▶ DATA FOR THIS EXERCISE:
Segment Open
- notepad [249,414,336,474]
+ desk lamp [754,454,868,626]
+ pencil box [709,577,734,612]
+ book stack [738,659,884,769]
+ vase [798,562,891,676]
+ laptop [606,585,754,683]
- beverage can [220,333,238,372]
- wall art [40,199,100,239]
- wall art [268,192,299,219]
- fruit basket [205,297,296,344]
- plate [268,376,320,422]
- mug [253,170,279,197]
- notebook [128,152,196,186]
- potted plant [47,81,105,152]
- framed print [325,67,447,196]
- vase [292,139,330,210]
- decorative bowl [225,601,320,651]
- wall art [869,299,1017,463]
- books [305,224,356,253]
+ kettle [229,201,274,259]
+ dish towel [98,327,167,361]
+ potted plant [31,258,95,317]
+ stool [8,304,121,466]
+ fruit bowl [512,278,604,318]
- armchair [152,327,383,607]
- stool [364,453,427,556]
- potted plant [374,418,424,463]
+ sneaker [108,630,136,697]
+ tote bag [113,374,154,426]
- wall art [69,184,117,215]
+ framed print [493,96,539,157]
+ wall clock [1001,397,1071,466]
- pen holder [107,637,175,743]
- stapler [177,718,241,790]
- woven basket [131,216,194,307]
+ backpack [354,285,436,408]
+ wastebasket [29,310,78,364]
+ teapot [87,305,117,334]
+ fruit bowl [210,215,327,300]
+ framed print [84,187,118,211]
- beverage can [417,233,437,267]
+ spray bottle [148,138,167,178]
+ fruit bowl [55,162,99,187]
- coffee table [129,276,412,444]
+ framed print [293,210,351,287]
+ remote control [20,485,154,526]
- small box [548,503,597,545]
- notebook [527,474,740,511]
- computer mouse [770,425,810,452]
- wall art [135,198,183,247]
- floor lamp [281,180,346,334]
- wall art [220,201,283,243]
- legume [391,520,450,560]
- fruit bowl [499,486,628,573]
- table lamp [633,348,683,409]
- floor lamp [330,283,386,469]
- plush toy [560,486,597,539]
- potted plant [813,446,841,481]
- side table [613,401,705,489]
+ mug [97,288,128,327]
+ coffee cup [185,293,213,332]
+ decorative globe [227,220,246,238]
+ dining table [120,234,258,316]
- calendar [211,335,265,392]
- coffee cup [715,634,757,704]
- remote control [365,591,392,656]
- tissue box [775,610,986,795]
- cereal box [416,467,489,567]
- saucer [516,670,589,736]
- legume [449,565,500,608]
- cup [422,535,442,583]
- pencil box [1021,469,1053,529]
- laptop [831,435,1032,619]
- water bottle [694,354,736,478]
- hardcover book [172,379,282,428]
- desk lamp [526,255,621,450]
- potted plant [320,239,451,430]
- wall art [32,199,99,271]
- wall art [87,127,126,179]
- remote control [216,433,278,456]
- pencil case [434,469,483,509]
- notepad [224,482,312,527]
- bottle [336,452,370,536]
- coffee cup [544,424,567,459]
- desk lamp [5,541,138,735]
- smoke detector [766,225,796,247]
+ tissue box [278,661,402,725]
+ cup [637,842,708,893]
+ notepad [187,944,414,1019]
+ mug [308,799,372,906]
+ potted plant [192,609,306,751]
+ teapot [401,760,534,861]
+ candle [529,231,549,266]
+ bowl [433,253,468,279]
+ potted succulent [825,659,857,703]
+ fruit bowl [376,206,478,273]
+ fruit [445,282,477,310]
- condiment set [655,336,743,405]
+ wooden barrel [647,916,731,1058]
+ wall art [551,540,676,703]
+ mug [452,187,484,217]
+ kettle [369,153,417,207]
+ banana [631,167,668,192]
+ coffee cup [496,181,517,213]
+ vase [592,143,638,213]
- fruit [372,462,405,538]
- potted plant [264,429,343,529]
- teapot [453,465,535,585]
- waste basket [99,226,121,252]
Segment Closed
▶ TASK DESCRIPTION: Please output the records once more, exactly as they were written.

▶ RESPONSE AREA:
- notepad [249,414,336,474]
+ desk lamp [754,454,868,626]
+ pencil box [709,577,734,612]
+ book stack [738,659,884,769]
+ vase [798,562,891,676]
+ laptop [606,585,754,683]
- beverage can [220,333,238,372]
- wall art [40,199,100,239]
- wall art [268,192,299,219]
- fruit basket [205,297,296,344]
- plate [268,376,320,422]
- mug [253,170,279,197]
- notebook [128,152,196,186]
- potted plant [47,81,105,152]
- framed print [325,67,447,196]
- vase [292,139,330,210]
- decorative bowl [225,601,320,651]
- wall art [869,299,1017,463]
- books [305,224,356,253]
+ kettle [229,201,274,259]
+ dish towel [98,327,167,361]
+ potted plant [31,258,95,317]
+ stool [8,304,121,466]
+ fruit bowl [512,278,604,318]
- armchair [152,327,383,607]
- stool [364,453,427,556]
- potted plant [374,418,424,463]
+ sneaker [108,630,136,697]
+ tote bag [113,374,154,426]
- wall art [69,184,117,215]
+ framed print [493,96,539,157]
+ wall clock [1001,397,1071,466]
- pen holder [107,637,175,743]
- stapler [177,718,241,790]
- woven basket [131,216,194,307]
+ backpack [354,285,436,408]
+ wastebasket [29,310,78,364]
+ teapot [87,305,117,334]
+ fruit bowl [210,215,327,300]
+ framed print [84,187,118,211]
- beverage can [417,233,437,267]
+ spray bottle [148,138,167,178]
+ fruit bowl [55,162,99,187]
- coffee table [129,276,412,444]
+ framed print [293,210,351,287]
+ remote control [20,485,154,526]
- small box [548,503,597,545]
- notebook [527,474,740,511]
- computer mouse [770,425,810,452]
- wall art [135,198,183,247]
- floor lamp [281,180,346,334]
- wall art [220,201,283,243]
- legume [391,520,450,560]
- fruit bowl [499,486,628,573]
- table lamp [633,348,683,409]
- floor lamp [330,283,386,469]
- plush toy [560,486,597,539]
- potted plant [813,446,841,481]
- side table [613,401,705,489]
+ mug [97,288,128,327]
+ coffee cup [185,293,213,332]
+ decorative globe [227,220,246,238]
+ dining table [120,234,258,316]
- calendar [211,335,265,392]
- coffee cup [715,634,757,704]
- remote control [365,591,392,656]
- tissue box [775,610,986,795]
- cereal box [416,467,489,567]
- saucer [516,670,589,736]
- legume [449,565,500,608]
- cup [422,535,442,583]
- pencil box [1021,469,1053,529]
- laptop [831,435,1032,619]
- water bottle [694,354,736,478]
- hardcover book [172,379,282,428]
- desk lamp [526,255,621,450]
- potted plant [320,239,451,430]
- wall art [32,199,99,271]
- wall art [87,127,126,179]
- remote control [216,433,278,456]
- pencil case [434,469,483,509]
- notepad [224,482,312,527]
- bottle [336,452,370,536]
- coffee cup [544,424,567,459]
- desk lamp [5,541,138,735]
- smoke detector [766,225,796,247]
+ tissue box [278,661,402,725]
+ cup [637,842,708,893]
+ notepad [187,944,414,1019]
+ mug [308,799,372,906]
+ potted plant [192,609,306,751]
+ teapot [401,760,534,861]
+ candle [529,231,549,266]
+ bowl [433,253,468,279]
+ potted succulent [825,659,857,703]
+ fruit bowl [376,206,478,273]
+ fruit [445,282,477,310]
- condiment set [655,336,743,405]
+ wooden barrel [647,916,731,1058]
+ wall art [551,540,676,703]
+ mug [452,187,484,217]
+ kettle [369,153,417,207]
+ banana [631,167,668,192]
+ coffee cup [496,181,517,213]
+ vase [592,143,638,213]
- fruit [372,462,405,538]
- potted plant [264,429,343,529]
- teapot [453,465,535,585]
- waste basket [99,226,121,252]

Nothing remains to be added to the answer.